Конечно, меня могут спросить: Если последствия религиозного явления должны служить основанием для окончательного суждения о его ценности, то почему же я посвящаю столько времени изучению его фактических условий? Почему вовсе не оставить в стороне патологическую сторону этих явлений?

Я отвечу двумя соображениями: Во-первых, непреодолимая любознательность настойчиво наталкивает нас на подобные изыскания. Во-вторых, рассмотрение гипертрофированной или извращенной формы какого-нибудь явления, изучение сопровождающих его процессов, почвы, на которой оно развилось, и всего вообще, что так или иначе имеет к нему отношение, – всегда приводит к более совершенному познанию ценности рассматриваемого явления. Это вовсе не значит, чтобы мы тем самым низводили значение его на тот низкий уровень, на каком, в наших глазах, находятся сопутствующие ему процессы; наоборот, – таким путем мы выводим с большею определенностью его своеобразное значение, выясняя в то же время, каким уклонениям от нормы подвержено изучаемое нами явление.

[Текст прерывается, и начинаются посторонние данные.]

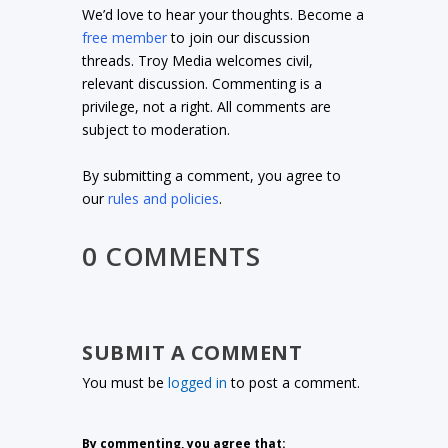
We’d love to hear your thoughts. Become a
free member
to join our discussion
threads. Troy Media welcomes civil,
relevant discussion. Commenting is a
privilege, not a right. All comments are
subject to moderation.
By submitting a comment, you agree to
our
rules and policies
.
0 COMMENTS
SUBMIT A COMMENT
You must be
logged in
to post a comment.
By commenting, you agree that:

Ненормальные явления представляют то преимущество при изучении, что в них мы находим изолированными отдельные элементы душевной жизни, и благодаря этому получаем возможность наблюдать последние незатемненными их обычной средой. Эти явления в анатомии души играют ту же роль, как скальпель и микроскоп в анатомии тела. Чтобы правильно понять какое-нибудь явление, мы должны рассмотреть его вне окружающей его обстановки и составить полное представление обо всех его изменениях. Изучение галлюцинаций было для психологов ключом к правильному пониманию нормального ощущения, а изучение иллюзий – к пониманию восприятия. Болезненные импульсы, навязчивые представления, так называемые "idées fixes " – бросили поток света на психологию нормальной воли, а одержимость и видения оказали ту же услугу психологии веры.